Par Mathilde de ROBIEN, site Aleteia, le 9 février 2022

Auteur : P.RAZZO I CIRIC

A la veille de la journée mondiale des malades (…), le père Arnaud TOURY, prêtre et infirmier, apporte un éclairage lumineux sur la place et le rôle, sans cesse à ajuster, de celui ou celle qui visite un proche malade.


La souffrance d’un proche malade ou en fin de vie déstabilise, paralyse parfois. Elle fait naître un certain malaise qui empêche d’être soi-même. Trouver un sujet de conversation adéquat à la situation paraît insurmontable. On préfère alors se taire plutôt que d’être maladroit. Quelle attitude adopter ? Afficher une mine décomposée ou sur-jouer l’insouciance ? Quels gestes poser ? Prendre sa main dans la sienne n’est-il pas trop intrusif ? Mais se passer de gestes physiques ne serait-il pas perçu comme de la froideur ? Le père Arnaud TOURY (…) fournit quelques pistes pour visiter un malade et faire éclore le dialogue.

1. SE SENTIR DÉMUNI, C’EST BON SIGNE ! Il arrive de demeurer totalement démuni lors d’une visite à une personne malade. Le père Arnaud Toury est rassurant : « C’est bon signe, de se sentir démuni ! Ce serait inquiétant de savoir exactement comment faire. » Il est normal de ne pas savoir quoi faire ou quoi dire dans la mesure où une partie de la personne malade est devenue inaccessible à ses proches. « La souffrance met la personne malade dans une situation d’incommunicabilité. Elle ne peut pas dire, pas traduire sa souffrance », souligne le prêtre. De ce fait, l’entourage est nécessairement maladroit car il ne sait pas ce que vit la personne malade. Et ce, même s’il a traversé une maladie similaire ! Une des phrases à bannir est : « Je sais ce que c’est » ou « Je sais ce que tu ressens. » Non ! Chaque personne est unique et vit la maladie différemment. Visiter un proche malade, c’est accepter le fait d’être démuni, c’est entrer dans une démarche d’humilité et d’écoute. Se sentir démuni est bon signe aussi car cela engendre une forme de communion entre la personne visitée et le visiteur. « Les deux personnes sont finalement dans une situation d’incommunicabilité, l’une parce qu’elle ne peut pas dire sa souffrance, l’autre parce qu’elle ne sait pas quoi dire.

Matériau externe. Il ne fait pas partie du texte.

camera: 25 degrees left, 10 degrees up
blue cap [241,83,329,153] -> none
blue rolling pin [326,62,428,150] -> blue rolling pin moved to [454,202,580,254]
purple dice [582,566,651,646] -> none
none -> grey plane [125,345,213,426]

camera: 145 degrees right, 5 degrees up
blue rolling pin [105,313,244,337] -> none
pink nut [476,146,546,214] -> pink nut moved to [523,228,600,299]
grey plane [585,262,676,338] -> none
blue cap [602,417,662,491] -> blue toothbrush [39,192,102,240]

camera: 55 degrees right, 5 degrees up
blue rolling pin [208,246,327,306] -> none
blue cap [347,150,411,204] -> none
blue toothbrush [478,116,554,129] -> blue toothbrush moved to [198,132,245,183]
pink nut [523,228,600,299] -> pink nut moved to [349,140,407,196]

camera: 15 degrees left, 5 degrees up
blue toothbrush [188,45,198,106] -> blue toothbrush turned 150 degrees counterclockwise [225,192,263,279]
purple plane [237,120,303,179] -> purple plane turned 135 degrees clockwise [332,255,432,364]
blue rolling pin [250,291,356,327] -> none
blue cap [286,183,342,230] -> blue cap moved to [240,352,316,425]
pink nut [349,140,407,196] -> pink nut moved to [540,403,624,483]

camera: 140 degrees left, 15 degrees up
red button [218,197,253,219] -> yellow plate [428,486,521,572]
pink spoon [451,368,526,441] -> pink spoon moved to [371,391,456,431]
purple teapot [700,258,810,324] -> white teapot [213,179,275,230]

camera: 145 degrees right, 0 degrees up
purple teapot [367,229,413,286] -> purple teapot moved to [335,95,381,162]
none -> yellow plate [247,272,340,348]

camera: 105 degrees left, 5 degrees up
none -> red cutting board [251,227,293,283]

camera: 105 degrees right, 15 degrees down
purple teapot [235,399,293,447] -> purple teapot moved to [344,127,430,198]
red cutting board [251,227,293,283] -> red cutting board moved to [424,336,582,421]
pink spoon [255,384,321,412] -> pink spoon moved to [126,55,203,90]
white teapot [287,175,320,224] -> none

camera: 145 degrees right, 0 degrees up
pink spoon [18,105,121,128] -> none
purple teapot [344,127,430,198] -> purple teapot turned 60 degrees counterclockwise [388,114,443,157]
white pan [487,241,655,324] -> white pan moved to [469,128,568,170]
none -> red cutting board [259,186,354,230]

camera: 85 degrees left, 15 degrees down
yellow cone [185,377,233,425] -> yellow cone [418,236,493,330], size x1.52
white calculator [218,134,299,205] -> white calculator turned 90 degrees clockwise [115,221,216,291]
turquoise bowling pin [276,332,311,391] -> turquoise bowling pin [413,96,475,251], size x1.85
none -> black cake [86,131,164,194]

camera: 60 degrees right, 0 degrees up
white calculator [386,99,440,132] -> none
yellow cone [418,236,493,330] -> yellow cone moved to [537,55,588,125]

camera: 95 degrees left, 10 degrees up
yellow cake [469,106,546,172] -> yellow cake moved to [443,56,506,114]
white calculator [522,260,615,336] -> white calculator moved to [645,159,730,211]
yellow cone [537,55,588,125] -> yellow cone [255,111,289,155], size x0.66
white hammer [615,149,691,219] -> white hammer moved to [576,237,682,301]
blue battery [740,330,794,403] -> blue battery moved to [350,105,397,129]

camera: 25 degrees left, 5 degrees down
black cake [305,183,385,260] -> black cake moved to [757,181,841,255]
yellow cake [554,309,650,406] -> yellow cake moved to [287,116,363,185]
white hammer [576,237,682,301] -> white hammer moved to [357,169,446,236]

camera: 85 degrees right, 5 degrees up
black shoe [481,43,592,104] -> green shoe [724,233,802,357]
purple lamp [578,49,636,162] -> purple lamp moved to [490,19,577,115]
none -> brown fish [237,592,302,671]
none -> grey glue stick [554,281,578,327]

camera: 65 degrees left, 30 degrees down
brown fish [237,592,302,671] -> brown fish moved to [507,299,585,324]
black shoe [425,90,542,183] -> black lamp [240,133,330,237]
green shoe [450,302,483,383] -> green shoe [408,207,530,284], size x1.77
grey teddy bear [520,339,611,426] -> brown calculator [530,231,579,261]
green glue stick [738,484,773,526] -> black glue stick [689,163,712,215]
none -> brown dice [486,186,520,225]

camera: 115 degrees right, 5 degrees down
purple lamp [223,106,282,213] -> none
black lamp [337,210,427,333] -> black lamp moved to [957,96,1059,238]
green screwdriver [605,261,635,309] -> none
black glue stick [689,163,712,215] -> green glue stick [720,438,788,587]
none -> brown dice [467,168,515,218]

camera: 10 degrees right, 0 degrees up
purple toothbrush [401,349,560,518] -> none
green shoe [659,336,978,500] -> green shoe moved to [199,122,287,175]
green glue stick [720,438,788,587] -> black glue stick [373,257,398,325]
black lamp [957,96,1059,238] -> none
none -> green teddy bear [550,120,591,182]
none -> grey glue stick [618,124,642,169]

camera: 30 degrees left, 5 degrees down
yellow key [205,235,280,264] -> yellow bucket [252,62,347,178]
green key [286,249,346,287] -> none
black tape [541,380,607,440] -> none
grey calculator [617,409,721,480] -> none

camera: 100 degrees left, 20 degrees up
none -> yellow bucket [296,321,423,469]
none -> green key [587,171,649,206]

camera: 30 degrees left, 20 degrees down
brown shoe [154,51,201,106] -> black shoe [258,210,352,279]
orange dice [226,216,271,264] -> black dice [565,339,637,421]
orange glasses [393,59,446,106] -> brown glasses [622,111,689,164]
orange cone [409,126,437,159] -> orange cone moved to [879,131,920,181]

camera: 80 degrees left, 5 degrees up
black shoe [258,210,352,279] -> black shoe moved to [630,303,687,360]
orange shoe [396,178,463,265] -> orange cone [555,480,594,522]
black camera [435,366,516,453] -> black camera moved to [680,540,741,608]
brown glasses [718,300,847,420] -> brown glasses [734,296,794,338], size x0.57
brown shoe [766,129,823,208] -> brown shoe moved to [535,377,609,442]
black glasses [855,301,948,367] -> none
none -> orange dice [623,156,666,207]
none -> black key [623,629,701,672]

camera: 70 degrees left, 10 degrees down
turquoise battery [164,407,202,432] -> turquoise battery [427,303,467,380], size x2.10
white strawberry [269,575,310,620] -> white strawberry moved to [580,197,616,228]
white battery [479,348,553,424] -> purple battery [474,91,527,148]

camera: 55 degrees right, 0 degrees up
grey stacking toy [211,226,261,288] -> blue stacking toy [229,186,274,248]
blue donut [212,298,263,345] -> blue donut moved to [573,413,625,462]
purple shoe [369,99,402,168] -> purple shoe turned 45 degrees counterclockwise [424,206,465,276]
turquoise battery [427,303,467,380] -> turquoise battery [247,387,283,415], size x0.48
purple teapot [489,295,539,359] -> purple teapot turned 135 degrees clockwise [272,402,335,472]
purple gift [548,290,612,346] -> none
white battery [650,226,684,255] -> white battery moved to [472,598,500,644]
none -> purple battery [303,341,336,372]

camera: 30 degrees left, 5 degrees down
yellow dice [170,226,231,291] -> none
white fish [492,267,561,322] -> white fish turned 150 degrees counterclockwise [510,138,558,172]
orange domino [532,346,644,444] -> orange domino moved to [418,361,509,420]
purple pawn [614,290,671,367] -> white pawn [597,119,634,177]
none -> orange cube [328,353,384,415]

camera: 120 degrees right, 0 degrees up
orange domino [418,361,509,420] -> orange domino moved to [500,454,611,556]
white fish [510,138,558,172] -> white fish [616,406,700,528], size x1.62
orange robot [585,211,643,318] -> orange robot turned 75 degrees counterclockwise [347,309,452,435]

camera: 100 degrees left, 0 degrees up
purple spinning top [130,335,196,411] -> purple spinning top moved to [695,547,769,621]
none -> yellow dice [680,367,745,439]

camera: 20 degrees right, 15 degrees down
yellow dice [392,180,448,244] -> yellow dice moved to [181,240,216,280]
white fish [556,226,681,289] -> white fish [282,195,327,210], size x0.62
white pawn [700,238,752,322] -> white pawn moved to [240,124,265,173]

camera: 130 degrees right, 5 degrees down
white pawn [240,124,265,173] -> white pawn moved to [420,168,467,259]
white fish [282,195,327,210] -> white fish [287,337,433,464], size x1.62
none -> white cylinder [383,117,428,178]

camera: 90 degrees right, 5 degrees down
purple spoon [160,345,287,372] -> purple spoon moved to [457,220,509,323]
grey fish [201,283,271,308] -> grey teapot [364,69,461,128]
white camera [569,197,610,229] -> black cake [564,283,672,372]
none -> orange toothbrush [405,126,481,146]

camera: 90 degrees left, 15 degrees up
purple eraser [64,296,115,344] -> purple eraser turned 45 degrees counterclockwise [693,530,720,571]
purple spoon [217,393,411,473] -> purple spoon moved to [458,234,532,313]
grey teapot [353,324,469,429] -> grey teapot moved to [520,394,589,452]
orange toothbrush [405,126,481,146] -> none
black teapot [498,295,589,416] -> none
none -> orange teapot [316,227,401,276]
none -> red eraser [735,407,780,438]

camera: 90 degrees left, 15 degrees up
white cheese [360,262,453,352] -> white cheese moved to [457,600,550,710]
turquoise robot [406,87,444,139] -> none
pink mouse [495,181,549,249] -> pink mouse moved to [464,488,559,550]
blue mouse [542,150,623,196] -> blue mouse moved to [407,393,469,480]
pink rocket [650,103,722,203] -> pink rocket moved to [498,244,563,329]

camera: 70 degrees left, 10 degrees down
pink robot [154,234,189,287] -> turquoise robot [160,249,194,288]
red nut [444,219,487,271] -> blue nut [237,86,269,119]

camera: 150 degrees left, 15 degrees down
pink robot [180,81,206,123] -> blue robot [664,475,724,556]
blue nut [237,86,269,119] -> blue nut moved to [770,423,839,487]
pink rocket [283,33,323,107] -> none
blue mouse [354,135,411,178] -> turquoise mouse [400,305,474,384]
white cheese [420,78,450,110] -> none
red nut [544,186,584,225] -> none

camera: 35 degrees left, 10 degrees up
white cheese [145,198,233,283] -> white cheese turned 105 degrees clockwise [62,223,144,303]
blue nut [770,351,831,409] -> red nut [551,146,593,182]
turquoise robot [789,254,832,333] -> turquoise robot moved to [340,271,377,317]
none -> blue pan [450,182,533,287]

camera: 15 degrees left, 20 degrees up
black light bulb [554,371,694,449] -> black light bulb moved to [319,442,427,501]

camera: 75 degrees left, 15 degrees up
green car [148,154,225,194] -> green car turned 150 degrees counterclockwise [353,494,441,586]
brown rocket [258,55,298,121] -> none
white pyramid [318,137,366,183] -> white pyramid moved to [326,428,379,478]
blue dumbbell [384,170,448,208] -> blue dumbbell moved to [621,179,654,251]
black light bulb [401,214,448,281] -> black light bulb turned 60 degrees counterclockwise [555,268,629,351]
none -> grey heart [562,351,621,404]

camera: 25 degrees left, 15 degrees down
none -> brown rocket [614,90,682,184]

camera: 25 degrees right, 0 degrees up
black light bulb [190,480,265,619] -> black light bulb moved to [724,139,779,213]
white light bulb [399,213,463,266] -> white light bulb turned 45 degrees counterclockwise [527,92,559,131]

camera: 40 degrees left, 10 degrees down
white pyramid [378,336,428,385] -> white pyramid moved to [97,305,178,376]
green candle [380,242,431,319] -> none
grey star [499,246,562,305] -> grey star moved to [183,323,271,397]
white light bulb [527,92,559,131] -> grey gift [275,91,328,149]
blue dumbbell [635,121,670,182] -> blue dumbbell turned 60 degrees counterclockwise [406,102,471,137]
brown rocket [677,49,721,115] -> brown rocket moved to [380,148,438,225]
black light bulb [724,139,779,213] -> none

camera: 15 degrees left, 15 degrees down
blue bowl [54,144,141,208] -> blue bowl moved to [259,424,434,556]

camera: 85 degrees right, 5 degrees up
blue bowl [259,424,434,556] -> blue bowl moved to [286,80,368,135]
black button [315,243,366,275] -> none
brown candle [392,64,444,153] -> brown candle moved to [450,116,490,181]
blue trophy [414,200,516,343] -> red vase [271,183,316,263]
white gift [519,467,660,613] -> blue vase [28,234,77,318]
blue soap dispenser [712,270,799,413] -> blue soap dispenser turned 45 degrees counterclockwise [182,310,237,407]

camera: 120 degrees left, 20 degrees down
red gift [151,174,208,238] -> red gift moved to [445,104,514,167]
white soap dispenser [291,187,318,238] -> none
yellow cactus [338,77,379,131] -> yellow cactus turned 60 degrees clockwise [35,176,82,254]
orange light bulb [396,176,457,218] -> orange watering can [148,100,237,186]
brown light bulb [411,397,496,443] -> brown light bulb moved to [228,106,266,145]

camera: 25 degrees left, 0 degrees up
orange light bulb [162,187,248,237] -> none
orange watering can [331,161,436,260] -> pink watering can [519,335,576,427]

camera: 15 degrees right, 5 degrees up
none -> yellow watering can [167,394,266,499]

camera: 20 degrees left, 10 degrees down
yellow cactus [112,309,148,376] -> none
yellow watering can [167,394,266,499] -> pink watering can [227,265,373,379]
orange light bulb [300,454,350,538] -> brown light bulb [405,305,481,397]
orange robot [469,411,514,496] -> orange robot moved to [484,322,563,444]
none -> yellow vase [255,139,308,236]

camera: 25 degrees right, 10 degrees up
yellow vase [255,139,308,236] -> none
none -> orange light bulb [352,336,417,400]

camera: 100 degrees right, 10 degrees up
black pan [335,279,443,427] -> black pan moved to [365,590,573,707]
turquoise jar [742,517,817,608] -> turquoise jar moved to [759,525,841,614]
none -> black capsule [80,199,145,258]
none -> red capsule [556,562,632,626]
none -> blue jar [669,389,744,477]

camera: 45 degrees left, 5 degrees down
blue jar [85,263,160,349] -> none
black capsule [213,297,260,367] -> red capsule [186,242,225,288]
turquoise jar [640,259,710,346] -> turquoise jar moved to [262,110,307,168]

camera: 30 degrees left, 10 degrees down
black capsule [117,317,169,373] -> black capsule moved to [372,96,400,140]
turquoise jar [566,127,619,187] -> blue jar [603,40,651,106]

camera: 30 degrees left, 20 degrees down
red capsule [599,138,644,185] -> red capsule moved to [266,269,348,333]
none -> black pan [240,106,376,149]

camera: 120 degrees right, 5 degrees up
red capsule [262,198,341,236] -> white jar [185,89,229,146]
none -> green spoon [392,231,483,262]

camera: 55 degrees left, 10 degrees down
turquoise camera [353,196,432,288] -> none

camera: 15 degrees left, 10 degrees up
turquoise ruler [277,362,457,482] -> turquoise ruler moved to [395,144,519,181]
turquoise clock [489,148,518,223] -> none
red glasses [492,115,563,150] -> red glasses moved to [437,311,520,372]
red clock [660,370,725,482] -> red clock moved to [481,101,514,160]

Dans cette incommunicabilité se trouve une forme de communion », constate le père Arnaud TOURY.

2. OFFRIR SA SIMPLE PRÉSENCE
L’enjeu, lors d’une visite à une personne malade, est de lui faire savoir que quelqu’un est là pour elle, et qu’elle peut faire appel à lui quand elle le souhaitera. Visiter chaque jour et de longues heures une personne malade qui ne parle pas beaucoup pourrait paraître inutile voire absurde. Mais une simple présence a un prix inestimable. « La personne malade a besoin de savoir que quelqu’un est présent », précise le prêtre infirmier. « Elle peut désirer être seule dans sa chambre, mais elle sait que si elle le souhaite, quelqu’un est là ». Paul Claudel écrivait : « Dieu n’est pas venu supprimer la souffrance. Il n’est même pas venu l’expliquer, mais il est venu la remplir de sa présence. » Celui qui visite une personne malade est appelé à la même vocation. Il peut dire par exemple : « Je n’imagine pas ce que tu vis, je n’ai pas les mots, je serais maladroit et je t’en demande pardon, mais si tu as besoin de moi, je suis là ».

3. LAISSER LE MALADE ÊTRE LE SUJET DE SA VIE
A l’instar de Jésus face à l’aveugle Bartimée, le proche d’une personne malade est invité à ne pas s’imposer et la laisser à la manœuvre. Si le visiteur se met à son écoute, s’il fait de la place en lui pour recevoir les paroles confiées, les petits signes donnés, alors il peut réellement se mettre à son service. Dans l’Evangile, Jésus demande à Bartimée : « Que veux-tu que je fasse pour toi ? » (Mc 10, 51) Tout le monde sait ce qu’aimerait l’aveugle ! Mais Jésus n’impose pas son point de vue. « Jésus ne procède pas comme cela. Il le laisse être le sujet de sa vie », engage le père Arnaud TOURY, tout en donnant un exemple concret : « Si je prends la main d’une personne malade, je ne la serre pas, je reçois sa main, et lui laisse la possibilité, si elle le souhaite, de se cramponner ».

L’objectif ? Créer un espace où le dialogue puisse émerger, au lieu d’entamer un monologue qui ne laisse que peu de place à l’autre. « La priorité doit être donnée à la parole du malade », souligne le prêtre. Ce qui n’exclut pas des temps de silence, qui, comme dans la liturgie, permettent de faire résonner la parole.